The CLEARSKY Drone Threat Management system was successfully tested at Bristol (UK) Airport. As part of a 3-year commitment Digital Global Systems (DGS) will provide a network for the detection, classification, and location of unauthorized drones and controllers operating in the flight restriction zones.

The project is in collaboration with deployment partners Telent and Airpoint International.

CLEARSKY’s unique approach towards detecting and classifying drone threats delivers detection distances with classification and critical location information provided in a timely fashion. By combining machine learning techniques and wireless signals management, the system provides accuracy and reliability in the detection process, according to uasweekly.com.

Fernando Murias, Chairman and CEO of DGS said the system ”is designed to operate in chaotic and noisy RF environments, including airports and sports stadiums. Market feedback indicates that other counter-drone vendors have trouble detecting in these real-world environments,” he added.

The removal of false positives is a major challenge for threat detection systems, and CLEARSKY copes with it thanks to its deep learning engine.

Detailed site surveys of the target deployment are performed and the solution is adapted for local conditions.

The system integrates with third-party systems through standard JSON messaging. It can be used with long-range cameras, radar, acoustics, and multi-sensor visualization systems to create layered security. At Bristol Airport, this was leveraged to integrate the Airpoint International mobile application. Airpoint International allows security personnel and law enforcement outside of the control room to track the drone and the pilot location on a mobile application.

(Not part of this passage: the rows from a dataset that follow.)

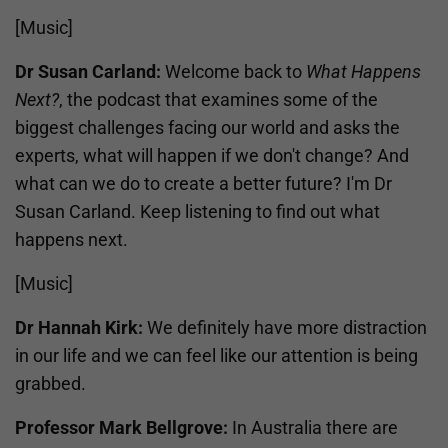
[Music]
Dr Susan Carland:
Welcome back to
What Happens
Next?
, the podcast that examines some of the
biggest challenges facing our world and asks the
experts, what will happen if we don't change? And
what can we do to create a better future? I'm Dr
Susan Carland. Keep listening to find out what
happens next.
[Music]
Dr Hannah Kirk:
We definitely have more distraction
in our life and we can feel like our attention is being
grabbed.
Professor Mark Bellgrove:
In Australia there are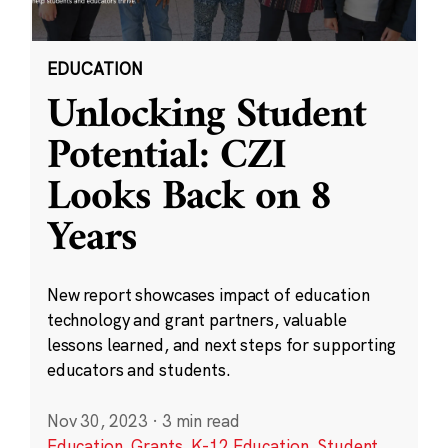
EDUCATION
Unlocking Student
Potential: CZI
Looks Back on 8
Years
New report showcases impact of education
technology and grant partners, valuable
lessons learned, and next steps for supporting
educators and students.
Nov 30, 2023
·
3 min read
Education
,
Grants
,
K-12 Education
,
Student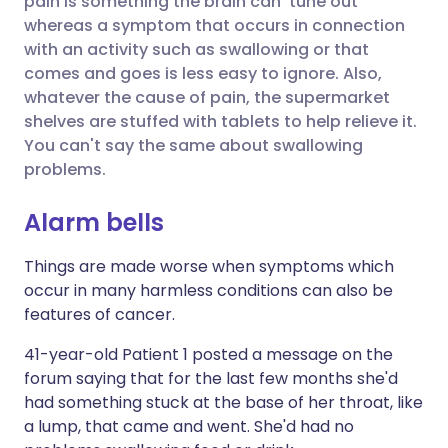
pain is something the brain can 'tune out'
whereas a symptom that occurs in connection
with an activity such as swallowing or that
Share via LinkedIn
🇮🇹 Italiano
🇵🇹 Portugu
comes and goes is less easy to ignore. Also,
whatever the cause of pain, the supermarket
Share via X
🇮🇳 हिन्दी
🇮🇱 עברית
shelves are stuffed with tablets to help relieve it.
You can't say the same about swallowing
problems.
Share via WhatsApp
🇸🇦 عربي
🇸🇪 Svenska
Alarm bells
Copy link
Things are made worse when symptoms which
occur in many harmless conditions can also be
features of cancer.
41-year-old Patient 1 posted a message on the
forum saying that for the last few months she'd
had something stuck at the base of her throat, like
a lump, that came and went. She'd had no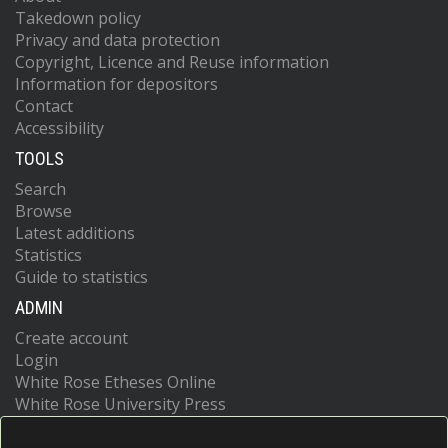
Takedown policy
Privacy and data protection
Copyright, Licence and Reuse information
Information for depositors
Contact
Accessibility
TOOLS
Search
Browse
Latest additions
Statistics
Guide to statistics
ADMIN
Create account
Login
White Rose Etheses Online
White Rose University Press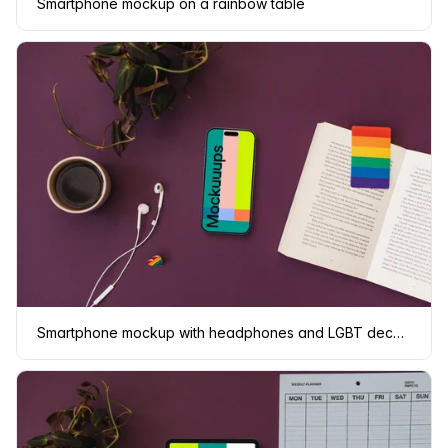
Smartphone mockup on a rainbow table
Smartphone mockup with headphones and LGBT decorations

The system detects more than just drones. Software options are available to support detection of any anomalous signal in the RF environment, including wireless jammers, unauthorized 2-way radios, a streaming video surveillance camera, or unknown/new drone protocols. Its machine learning engine allows the creation of masks of “normal” RF environments for specific periods in time and compares the current environment to the appropriate mask to detect anomalies.